Each of the dogs and cats who has been my companion, either now or in the past, has a song or poem that to me expresses something essential about their nature. In my earlier days with Daisy, when she reached the point where she no longer feared other dogs and could walk calmly past them, our morning walks got longer. One day when we were turning the last corner toward home she stopped, looked up at me, and then turned her head in the other direction. She wanted to explore over there. I had time so we went. And she had a revelation. Sometimes the Dog can get what she asks for. I don’t think that had ever been true for her before. So our walks got longer and more complex, and she sniffed out little streets and paths in the local mountains. And my poem for her is the last of Tolkien’s road songs:
Still round the corner there may wait
Some new road or a secret gate.
And though today I pass them by
The day will come at last when I
Will take the hidden paths that run
West of the moon, East of the sun.
@Joy in FL: Yes, animals are magical. For me it’s cats that make me Woo! But all animals, except for some human ones delight me. As a birder, this is the season of song and life. Today I saw 2 Ospreys building a huge nest just south of the West Seattle Bridge. And a herd of Caspian Terns on the Duwamish waterway. I need to get a decent camera.
Go, Lily! Go, John!
Never, never, never forget, John, how much better you made Lily’s life too.

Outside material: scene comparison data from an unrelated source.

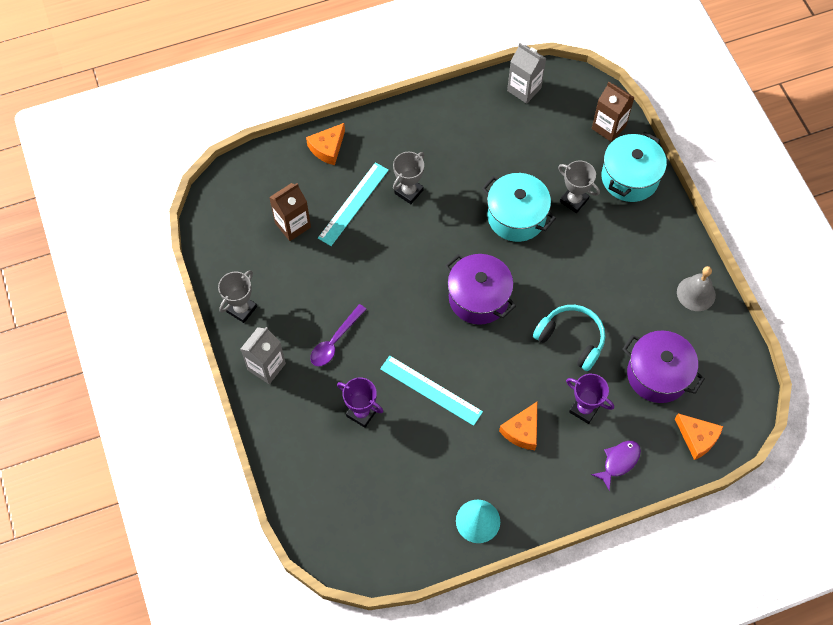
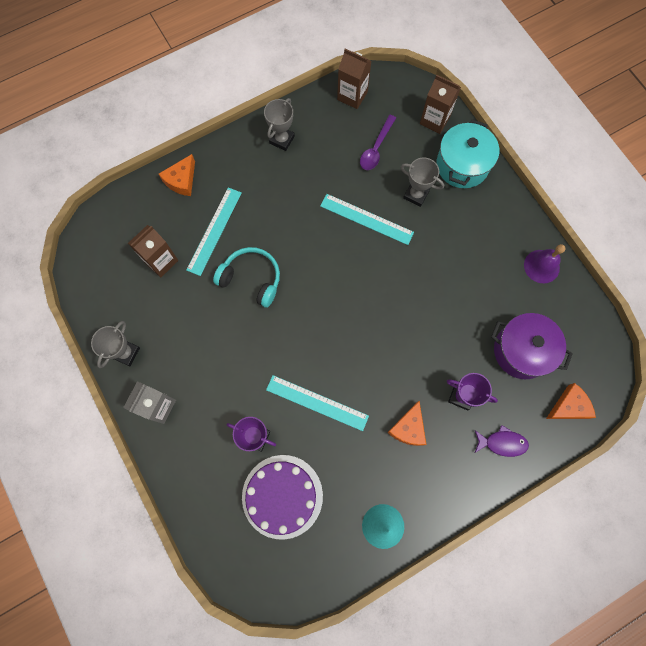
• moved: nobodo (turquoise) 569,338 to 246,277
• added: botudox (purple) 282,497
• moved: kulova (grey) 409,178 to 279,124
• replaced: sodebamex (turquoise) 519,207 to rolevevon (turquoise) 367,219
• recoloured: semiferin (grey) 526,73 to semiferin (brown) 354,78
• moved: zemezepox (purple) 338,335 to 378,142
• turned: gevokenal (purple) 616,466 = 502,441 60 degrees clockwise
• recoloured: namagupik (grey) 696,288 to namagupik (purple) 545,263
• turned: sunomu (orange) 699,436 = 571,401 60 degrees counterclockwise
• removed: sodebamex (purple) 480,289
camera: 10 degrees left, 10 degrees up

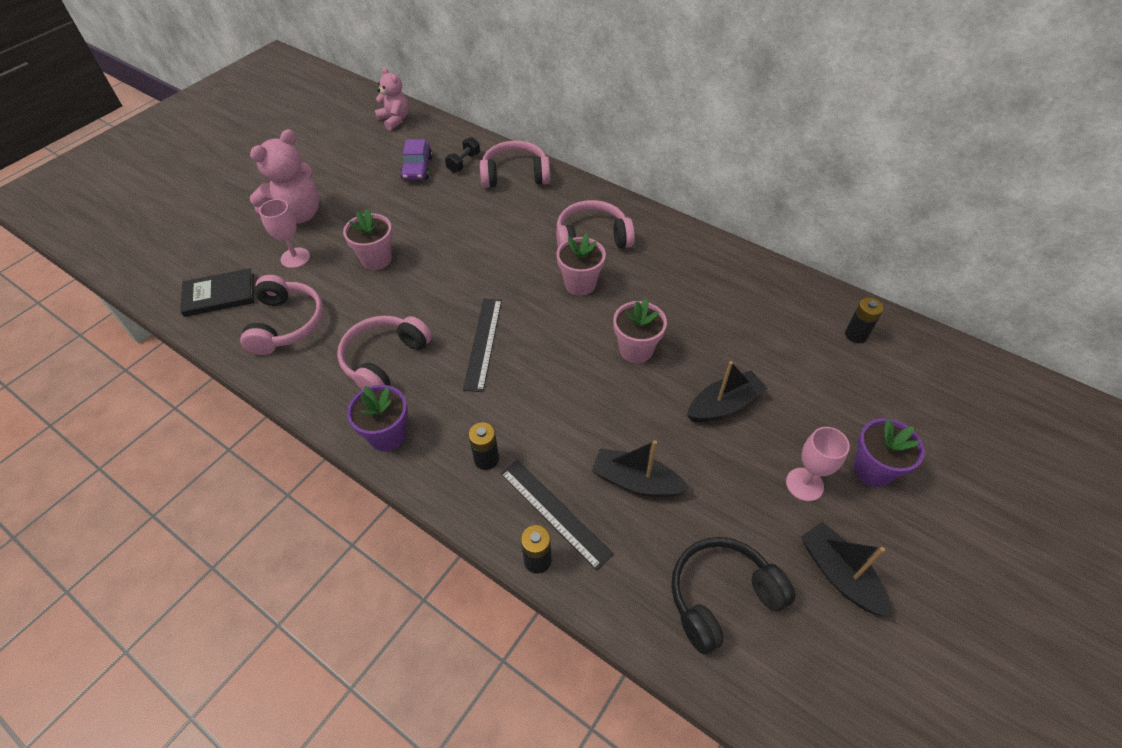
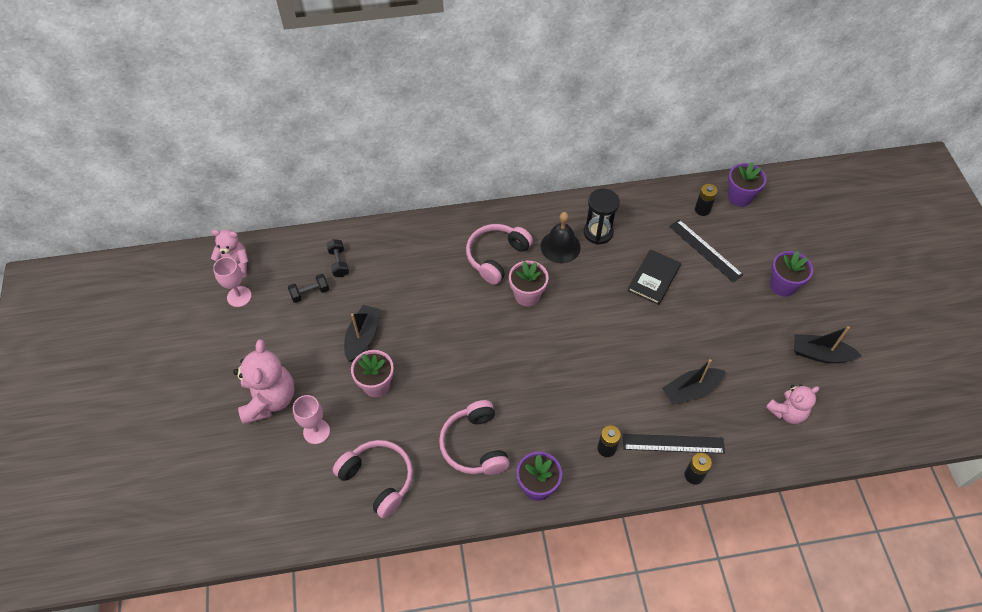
• moved: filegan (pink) 818,464 to 232,282
• replaced: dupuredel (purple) 416,159 to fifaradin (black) 308,288
• moved: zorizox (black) 727,391 to 362,333
• added: namagupik (black) 561,237
• added: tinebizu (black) 602,217
• moved: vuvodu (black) 217,292 to 654,277
• moved: rolevevon (black) 482,345 to 706,251
• added: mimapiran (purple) 747,184
• replaced: nobodo (black) 733,596 to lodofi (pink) 793,404
• removed: nobodo (pink) 515,164
• removed: mimapiran (pink) 640,331
camera: 45 degrees left, 5 degrees up

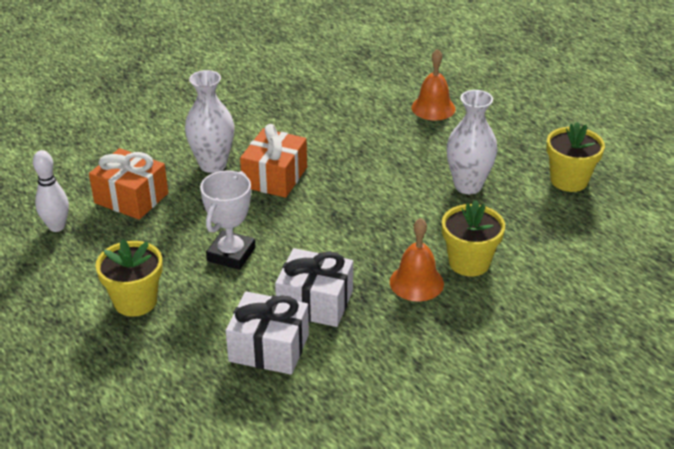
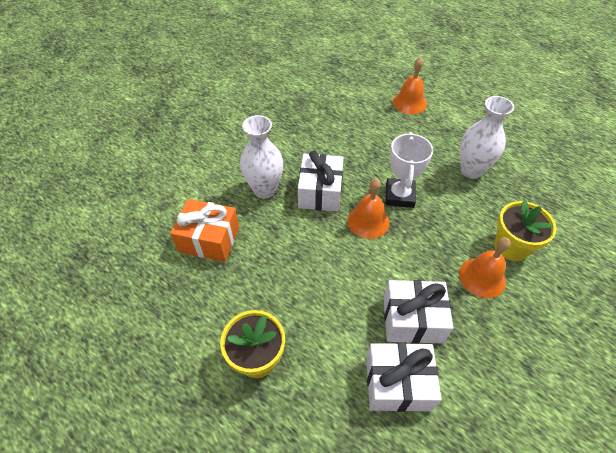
• recoloured: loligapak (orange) 273,161 to loligapak (white) 321,181
• added: namagupik (orange) 368,208
• moved: kulova (white) 228,220 to 409,170
• removed: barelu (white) 51,191
• removed: mimapiran (yellow) 575,157
camera: 15 degrees left, 15 degrees up

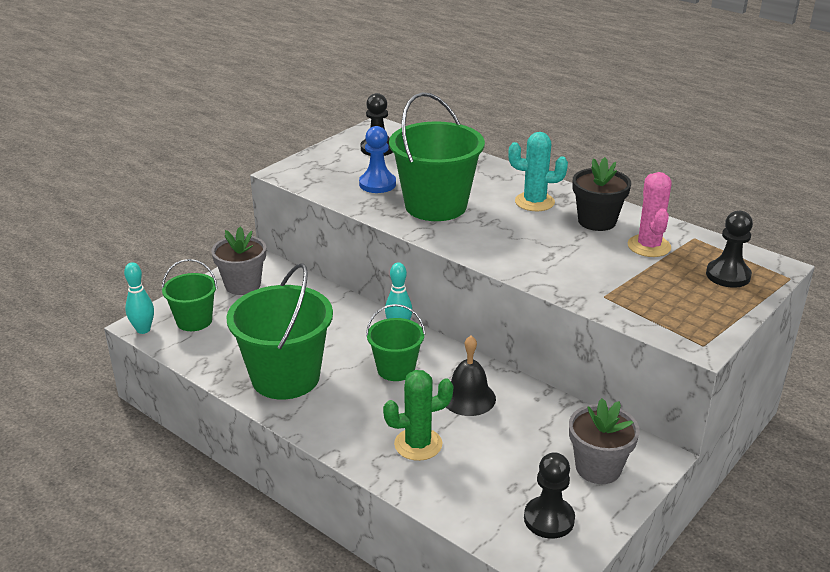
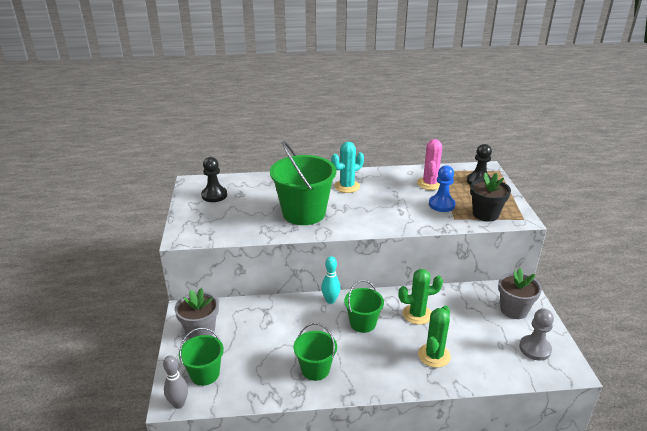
• recoloured: barelu (turquoise) 139,298 to barelu (grey) 175,382
• resized: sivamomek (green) 280,331 = 315,352 x0.56
• replaced: namagupik (black) 471,376 to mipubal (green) 420,297
• turned: mipubal (pink) 649,214 = 429,164 60 degrees clockwise
• moved: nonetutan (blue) 377,159 to 442,188
• moved: mimapiran (black) 602,194 to 490,197
• recoloured: nonetutan (black) 549,495 to nonetutan (grey) 536,335
camera: 45 degrees left, 0 degrees up

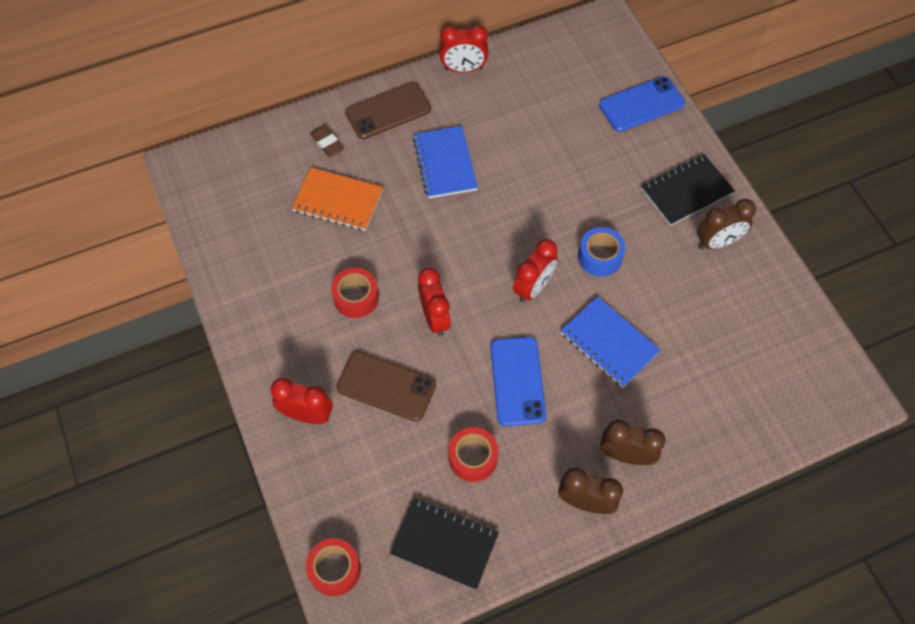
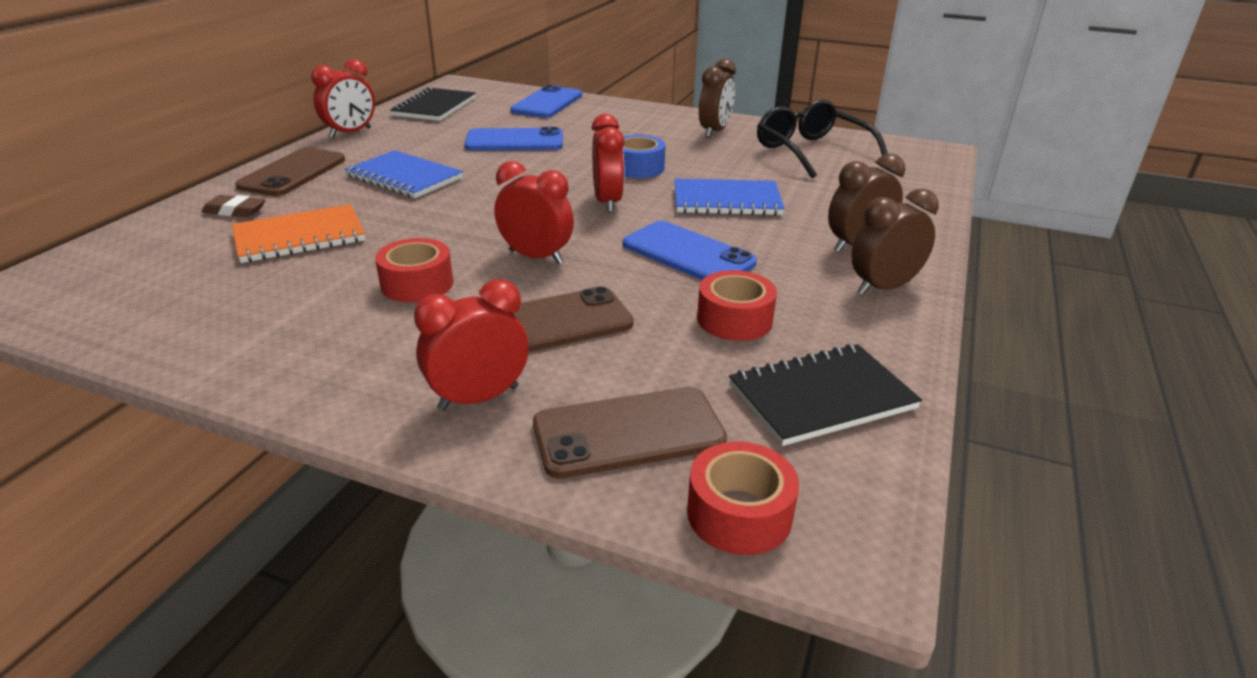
• moved: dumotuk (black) 688,190 to 433,104
• added: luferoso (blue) 513,139
• added: luferoso (brown) 630,433
• added: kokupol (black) 822,139
camera: 45 degrees left, 30 degrees down

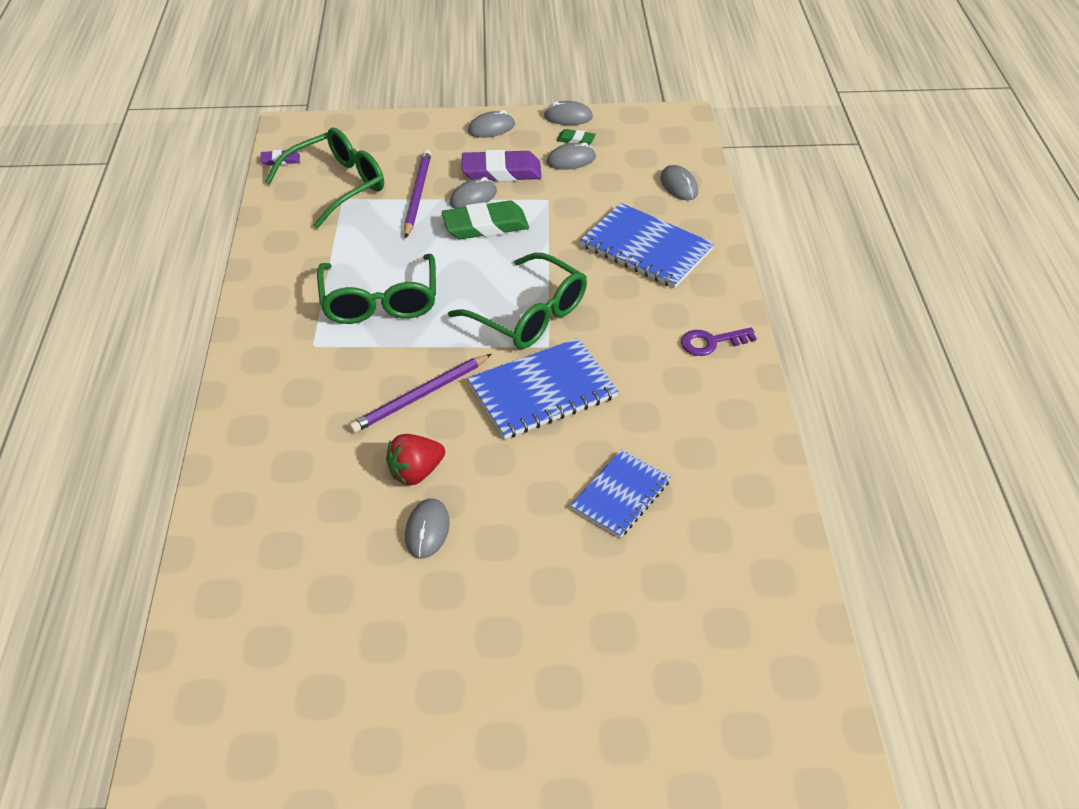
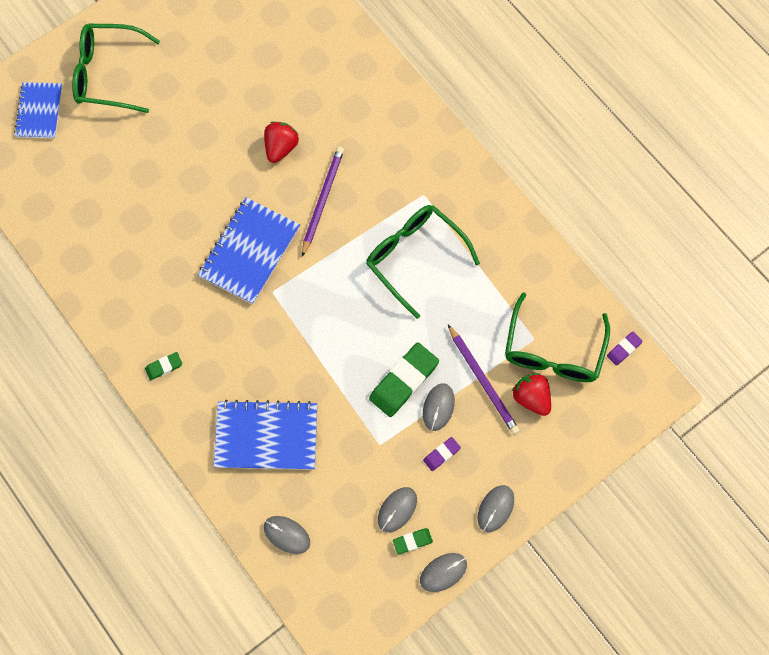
• moved: dumotuk (blue) 620,493 to 38,110
• moved: kokupol (green) 517,301 to 116,68
• replaced:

That’s when a love affair is really magical — when it runs both ways. Always remember how lucky you both were to find each other.
You are such a good writer and Lily is so beautiful. She’s such a girl. Like others say, you make her life better too. Dogs know what’s up with humans — that constant watching, monitoring they do. I guess it’s evolutionary — good to know if the human is going to get pissed and kick them or something. But still side effect is that they know.
They don’t have long lives, which is their one drawback.
@Boomzilla: thx boom.
Lily is so special. Every time I see her picture, I feel such love and happiness. And I have never even met her. You are both so lucky to have found each other, saved each other and loved each other. Knowing Lily has made you a better person and knowing Lily through you has made my life better. Thank you, Cole.
Culture of Truth
Best wishes to you and Lilly
Yes, yes. Thank you John, and we love you Lily.
I choose the chemo route for my kitty, Butters. At one point during the process I realized, through tears, that it was literally the best money I’ve ever spent.
Thanks. I was afraid I went on too long. But I felt compelled. Lily and John are both very special.
Thank you, John. For everything. But especially for your love and kindness to the best dog. Good luck to you both.